Another tenant, Helplightning, is the fifth startup of Gary York, a Huntsville, Ala., native who spent time in Silicon Valley. He’s returned home to raise a family and help lead a generation of new companies like his own-which has developed a virtual reality tool for customer-service agents to install or fix equipment. Its customers include Pitney Bowes, Unisys, and Ricoh.

“There’s been a big push the last few years to make this city a favorable spot for tech,” says Kasey Birdsong, co-founder and CEO of Planet Fundraiser, a mobile app for cash-back programs for fundraising located nearby. It has partnered with 500 merchants and 25 major retailers such as Home Depot and Walmart.

“Those who exited to Silicon Valley, Austin, New York, are poring back in as angel investors, mentors, and entrepreneurs,” Honeycutt tells Barron’s.

Shipt is adding 881 jobs to its Birmingham headquarters. The homegrown grocery delivery company has been a huge success and was purchased by Target. (File)

What is happening in Birmingham reflects a slow but inexorable shift in local economies throughout the U.S. It’s a concept that AOL co-founder Steve Case has famously deemed “The Rise of the Rest.” [In May, Case visited Birmingham as part of what has become an annual tour of cities in America’s heartland.]

Much as Silicon Valley sees itself as the epicenter of high-tech, plenty of technology hubs dot the United States, each with a distinct vertical market that feeds the industry. Charleston, S.C. (aka “Silicon Harbor”), Phoenix (“Silicon Desert”), and a wide swath of the Midwest (“Silicon Prairie”) are testaments to regions that have produced significant companies while largely avoiding the suffocating cost-of-living, traffic snarls, and hyper-competitiveness that dog Silicon Valley, Seattle, New York, and Austin tech workers. [The median cost of a house in Birmingham is $218,577, according to the Alabama Center for Real Estate. That is roughly $1 million less, on average, than San Francisco.]

Birmingham has relied on the banking, insurance, and automotive industries for decades but there are signs of tech’s emergence beyond the depot and Shipt. In June, Amazon announced plans to build an 855,000-square-foot fulfillment center that will employ 1,500.

Like most cities trying to attract tech companies, Birmingham has relied on public-private partnerships-a $15 million effort renovated the old Sears facility that is now home to the Innovation Depot-and the influence of its largest employer (23,000), the University of Alabama at Birmingham. The city is also mulling a direct flight to San Francisco, so as to encourage Silicon Valley companies to establish secondary offices in Alabama. [Shipt has a San Francisco office.]

The sleeping giant in all this is University of Alabama at Birmingham, whose economic impact on the city is about $7 billion annually.
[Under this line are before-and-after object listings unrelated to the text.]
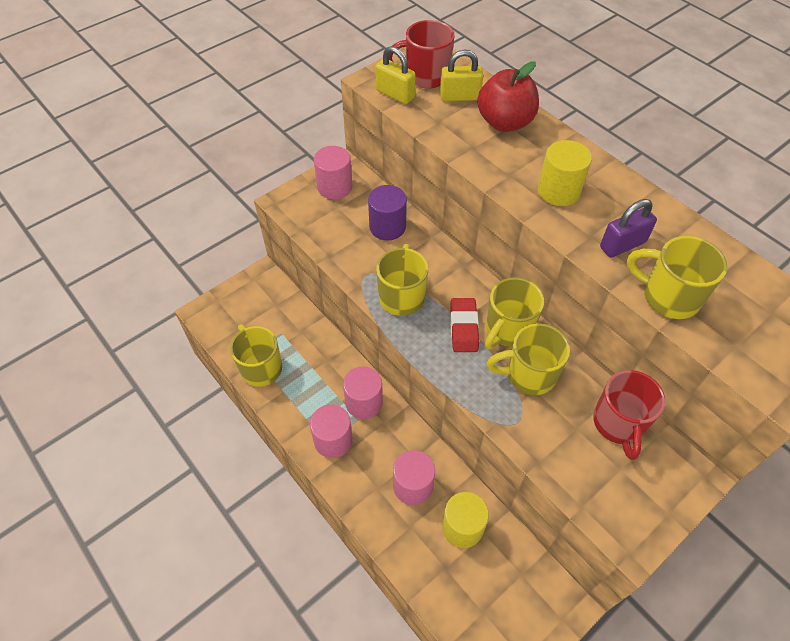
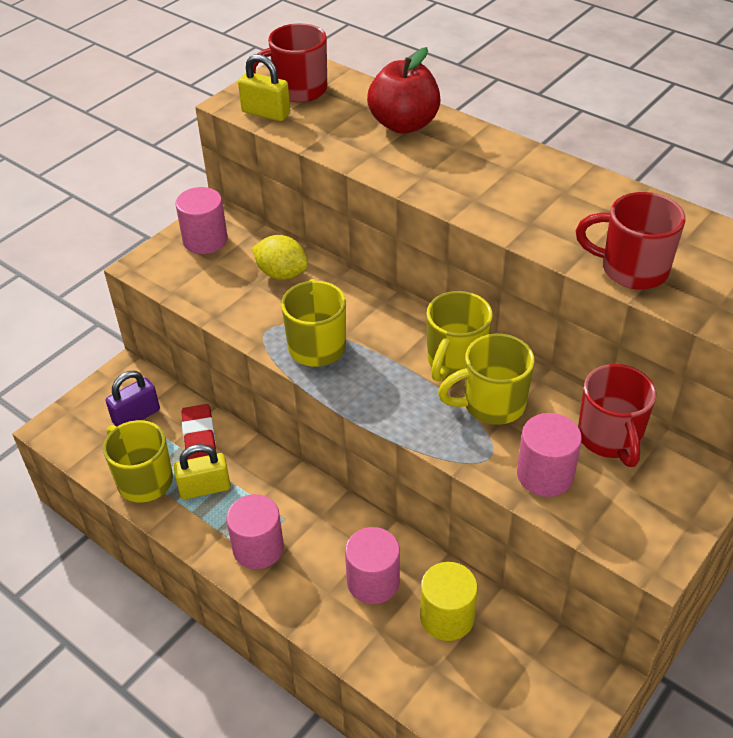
camera: 10 degrees left, 10 degrees down
(364, 402) = (289, 497): pink cylinder -> pink cylinder (545, 474)
(387, 227) = (281, 274): purple cylinder -> yellow lemon
(459, 96) = (344, 105): yellow padlock -> yellow padlock (205, 488)
(464, 327) = (401, 367): red eraser -> red eraser (199, 438)
(558, 191) = (483, 184): yellow cylinder -> none
(622, 245) = (568, 227): purple padlock -> purple padlock (136, 416)
(668, 297) = (632, 270): yellow mug -> red mug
It just opened the Bill Harbert Institute for Innovation and Entrepreneurship in hopes of creating a culture that “fosters innovation and entrepreneurship” that works within the framework of the community, says its executive director , Kathy Nugent.
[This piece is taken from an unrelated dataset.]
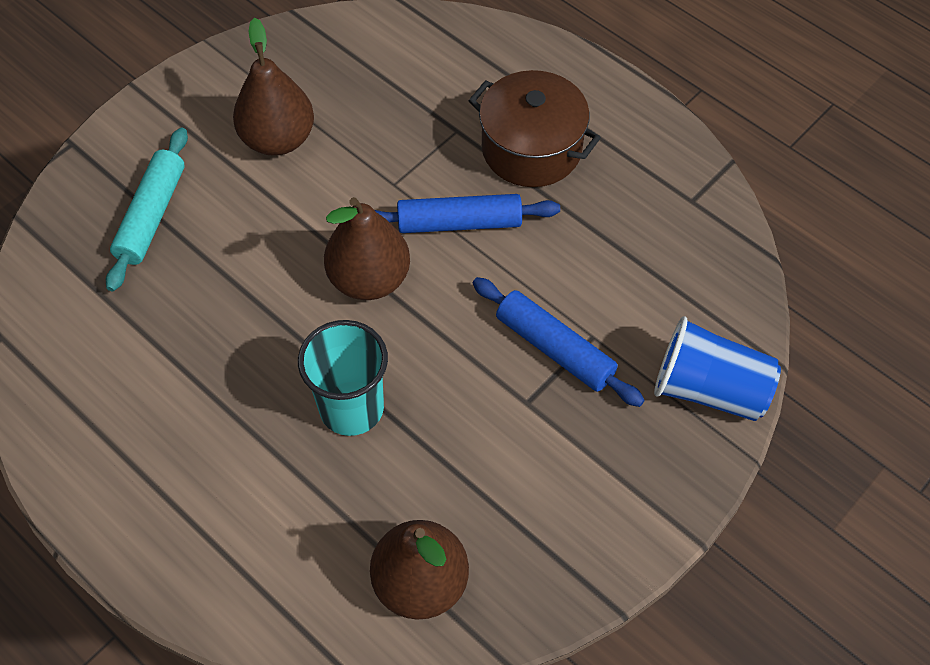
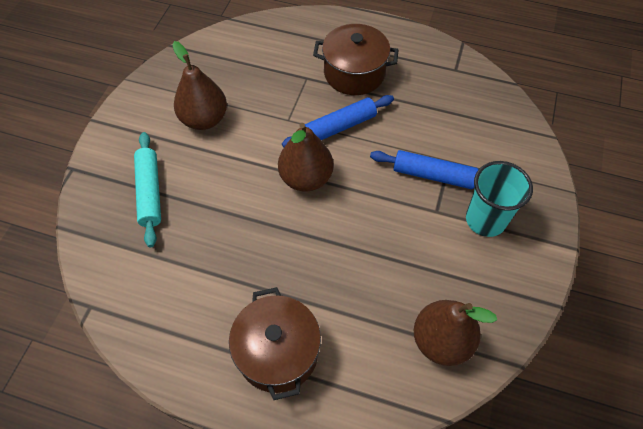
camera: 25 degrees left, 0 degrees up
(197, 499) = (278, 352): none -> brown pot
(351, 408) = (340, 256): turquoise cup -> turquoise cup (485, 220)
(709, 389) = (527, 164): blue cup -> none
“We want UAB to be a pipeline to the city’s developing tech hub,” she says.

In short, Nugent wants to make UAB a launching pad for the city’s next generation of tech startups.

She points to Ph.D. computer-science candidate Weida Tan, who started Fledging, maker of solid-state storage drives for Apple computers, while in school. “Starting a company is more affordable in Alabama,” he says. “If we try to do the same in California, we would have to raise prices to sell products to meet tax costs.”

Change doesn’t occur overnight, but for downtown Birmingham it is noticeable.

“It was a ghost town” in 2013 when Smith, a Birmingham native, bought the downtown building now housing Shipt, he says. “Now, it is very vibrant, with new hotels, restaurants and thousands of new apartment units built the past five years.”

“Tech is the fastest-growing industry here,” Smith says. “You will soon find names of that industry on the top of buildings downtown besides those of banks and insurance companies.”